_AIM OF THE EXERCISE_
Return every line from the records below in which the word "further" is found.

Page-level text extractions

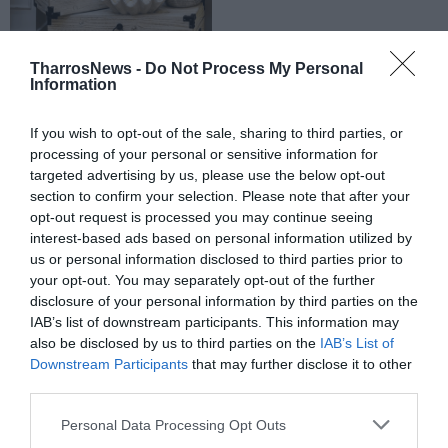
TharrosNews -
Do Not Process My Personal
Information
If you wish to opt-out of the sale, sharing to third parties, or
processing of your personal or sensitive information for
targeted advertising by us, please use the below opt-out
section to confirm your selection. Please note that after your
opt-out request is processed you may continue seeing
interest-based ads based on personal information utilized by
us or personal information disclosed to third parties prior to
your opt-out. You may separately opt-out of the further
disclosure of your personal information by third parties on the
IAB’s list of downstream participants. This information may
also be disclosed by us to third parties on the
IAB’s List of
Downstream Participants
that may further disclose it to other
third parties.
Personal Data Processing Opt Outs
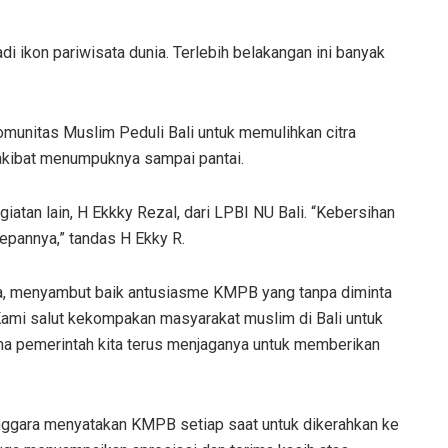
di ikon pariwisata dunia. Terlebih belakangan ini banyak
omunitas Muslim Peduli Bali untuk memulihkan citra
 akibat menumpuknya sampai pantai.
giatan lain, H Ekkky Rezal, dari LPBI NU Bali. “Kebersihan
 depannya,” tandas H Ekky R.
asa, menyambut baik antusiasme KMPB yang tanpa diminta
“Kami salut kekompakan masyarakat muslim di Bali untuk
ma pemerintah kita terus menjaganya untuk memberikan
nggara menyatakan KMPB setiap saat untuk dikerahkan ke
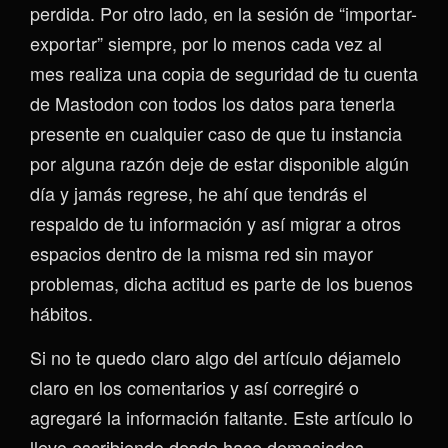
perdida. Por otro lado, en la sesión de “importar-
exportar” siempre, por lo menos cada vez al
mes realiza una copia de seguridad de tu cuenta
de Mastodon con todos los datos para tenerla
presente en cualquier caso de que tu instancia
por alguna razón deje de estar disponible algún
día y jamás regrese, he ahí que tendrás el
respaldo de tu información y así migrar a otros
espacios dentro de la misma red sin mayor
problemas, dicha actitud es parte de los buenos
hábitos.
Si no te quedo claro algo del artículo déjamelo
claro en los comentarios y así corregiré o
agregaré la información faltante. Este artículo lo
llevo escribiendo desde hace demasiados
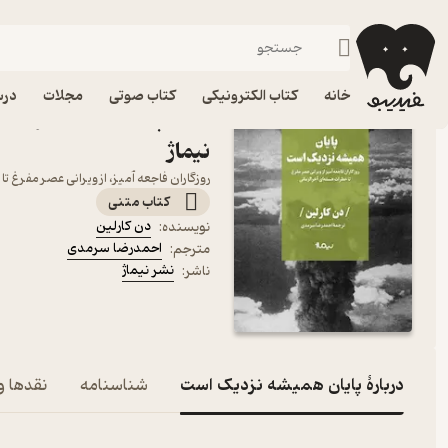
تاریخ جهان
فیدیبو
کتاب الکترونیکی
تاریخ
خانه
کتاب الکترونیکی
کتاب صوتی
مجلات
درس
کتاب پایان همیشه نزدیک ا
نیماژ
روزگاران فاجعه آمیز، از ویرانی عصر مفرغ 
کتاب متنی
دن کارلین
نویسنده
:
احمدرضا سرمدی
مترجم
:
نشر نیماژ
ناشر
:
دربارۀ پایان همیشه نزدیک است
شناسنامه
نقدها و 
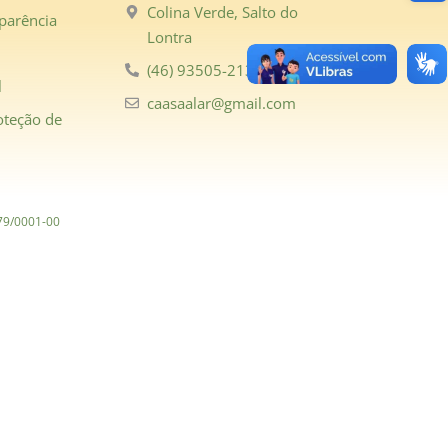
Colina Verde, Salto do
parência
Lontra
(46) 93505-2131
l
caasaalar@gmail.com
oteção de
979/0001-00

_TASK RESULT_
your opt-out. You may separately opt-out of the further
that may further disclose it to other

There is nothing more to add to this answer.